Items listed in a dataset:
* * * * * * *

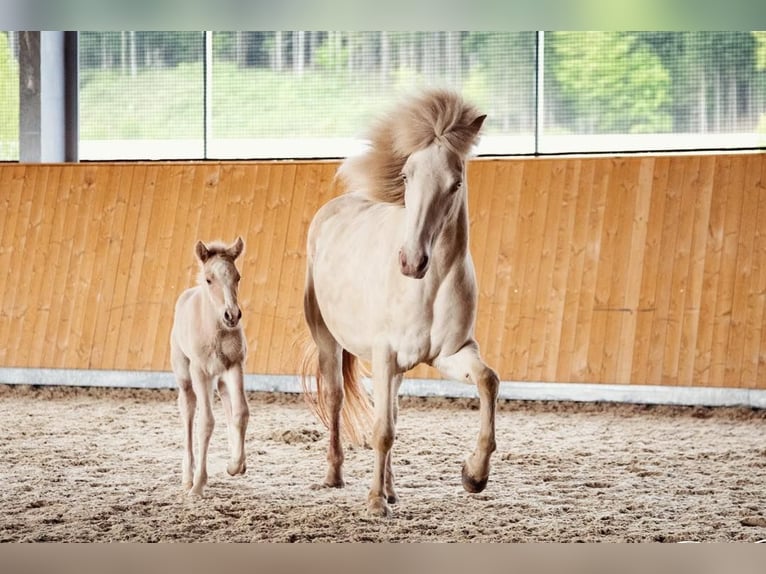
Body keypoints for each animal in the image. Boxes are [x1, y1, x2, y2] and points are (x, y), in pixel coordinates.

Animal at [171, 236, 249, 498]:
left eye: (237, 277)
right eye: (209, 279)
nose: (232, 315)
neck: (215, 329)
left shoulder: (235, 365)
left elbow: (241, 413)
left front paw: (234, 465)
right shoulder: (200, 371)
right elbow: (205, 422)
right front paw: (198, 484)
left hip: (221, 377)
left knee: (227, 403)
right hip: (185, 376)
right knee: (188, 411)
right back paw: (187, 476)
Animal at [304, 89, 500, 516]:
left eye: (456, 182)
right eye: (407, 176)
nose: (412, 261)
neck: (430, 287)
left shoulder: (451, 353)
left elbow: (487, 381)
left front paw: (474, 475)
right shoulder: (384, 354)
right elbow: (382, 430)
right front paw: (376, 502)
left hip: (396, 369)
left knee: (391, 409)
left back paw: (392, 488)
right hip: (329, 340)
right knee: (336, 398)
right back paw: (335, 476)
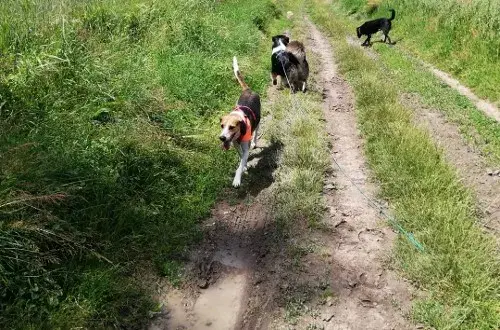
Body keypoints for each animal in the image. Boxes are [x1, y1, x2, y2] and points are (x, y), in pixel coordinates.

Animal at [221, 57, 264, 188]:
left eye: (232, 127)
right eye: (222, 126)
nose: (222, 138)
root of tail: (248, 89)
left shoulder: (245, 147)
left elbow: (240, 164)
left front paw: (237, 179)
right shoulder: (235, 143)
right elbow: (241, 156)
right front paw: (244, 166)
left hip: (258, 122)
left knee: (255, 133)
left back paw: (254, 142)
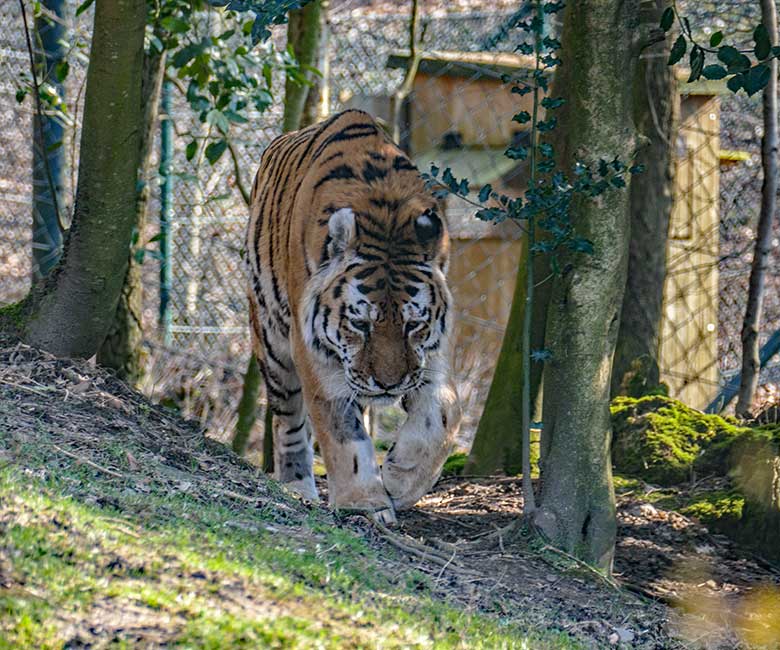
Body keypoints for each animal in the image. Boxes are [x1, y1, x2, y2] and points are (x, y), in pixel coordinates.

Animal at [247, 107, 460, 520]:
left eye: (413, 324)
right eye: (360, 324)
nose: (389, 384)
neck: (386, 212)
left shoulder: (431, 353)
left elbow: (443, 414)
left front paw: (399, 480)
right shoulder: (312, 348)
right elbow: (341, 430)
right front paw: (365, 502)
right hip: (272, 340)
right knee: (288, 422)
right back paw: (298, 488)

* * * * * * *

_Assignment_.
Only the line with "left front paw: (237, 179)" and those preceding it, back to the first line of the entries, should be repeated exactly, without pictures.

_Written reply_.
Body keypoints for each animal in the image. Boxes are [x1, y1, x2, y2] and points are (x, y), in pixel coordinates.

Animal at [171, 236, 249, 498]:
left eye: (237, 277)
right eye: (209, 279)
nose: (232, 315)
neck: (215, 329)
left shoulder: (235, 365)
left elbow: (241, 413)
left front paw: (234, 465)
right shoulder: (200, 371)
right elbow: (205, 422)
right front paw: (198, 484)
left hip: (221, 377)
left knee: (227, 403)
right hip: (185, 376)
right knee: (188, 411)
right back paw: (187, 476)
Animal at [304, 89, 500, 516]:
left eye: (456, 182)
right eye: (407, 176)
nose: (412, 261)
neck: (430, 287)
left shoulder: (451, 353)
left elbow: (487, 381)
left front paw: (474, 475)
right shoulder: (384, 354)
right elbow: (382, 430)
right front paw: (376, 502)
left hip: (396, 369)
left knee: (391, 409)
left back paw: (392, 488)
right hip: (329, 340)
right knee: (336, 398)
right back paw: (335, 476)
Body keypoints for each animal in the image. Boxes are [x1, y1, x2, y2] and points are (x, y), in pixel coordinates.

Animal at [221, 57, 264, 188]:
left eye: (232, 127)
right eye: (222, 126)
nose: (222, 138)
root of tail: (248, 89)
left shoulder: (245, 147)
left elbow: (240, 164)
left front paw: (237, 179)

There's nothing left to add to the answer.